• **Requirement**: Find all lines below containing the string "items" and return them.

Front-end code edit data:
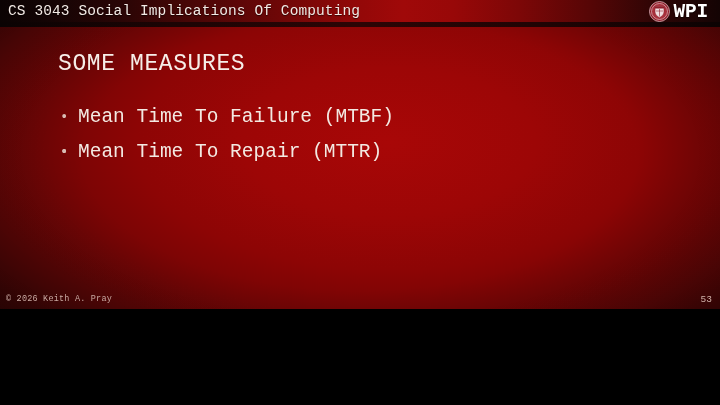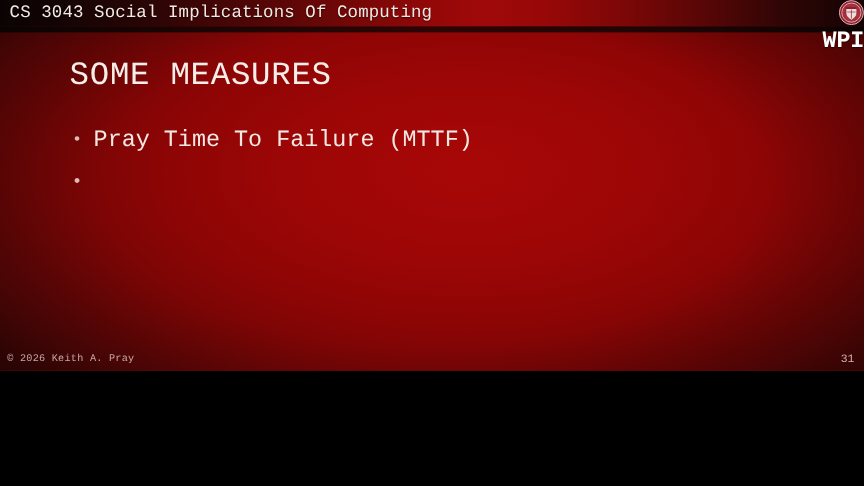--- a/index.html
+++ b/index.html
@@ -87,14 +87,13 @@
   
   .wpi-logo {
     position: absolute;
-    right: 0;
+    right: 12px;
     top: 0px;
     height: 23px;
     display: flex;
-    align-items: flex-end;
+    align-items: center;
     gap: 3px;
     z-index: 6;
-    flex-direction: column;
   }
   .wpi-seal {
     width: 21px;

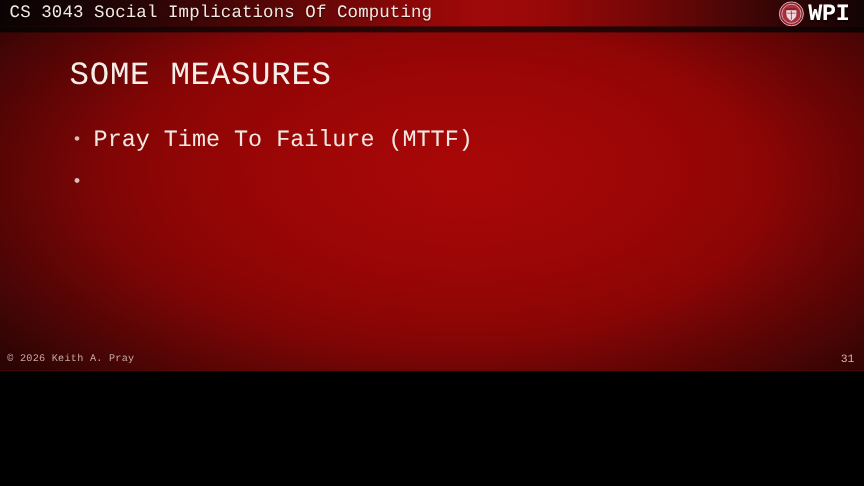--- a/index.html
+++ b/index.html
@@ -115,7 +115,7 @@
     position: absolute;
     left: 58px;
     top: 48px;
-    font-size: 27px;
+    font-size: 23px;
     line-height: 32px;
     color: #f6eee8;
     letter-spacing: 0.6px;

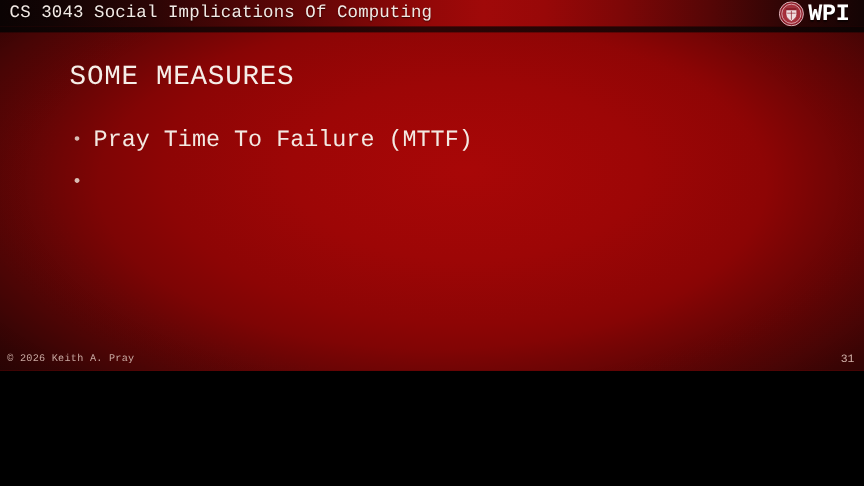--- a/index.html
+++ b/index.html
@@ -200,7 +200,7 @@
   <ul class="bullet-list">
     <li class="bullet-item">
       <span class="bullet-dot">•</span>
-      <span>Pray Time To Failure (MTTF)</span>
+      <span>Mean Time To Failure (MTBF)</span>
     </li>
     <li class="bullet-item">
       <span class="bullet-dot">•</span>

• **Answer for this exercise**:
-    align-items: flex-end;
+    align-items: center;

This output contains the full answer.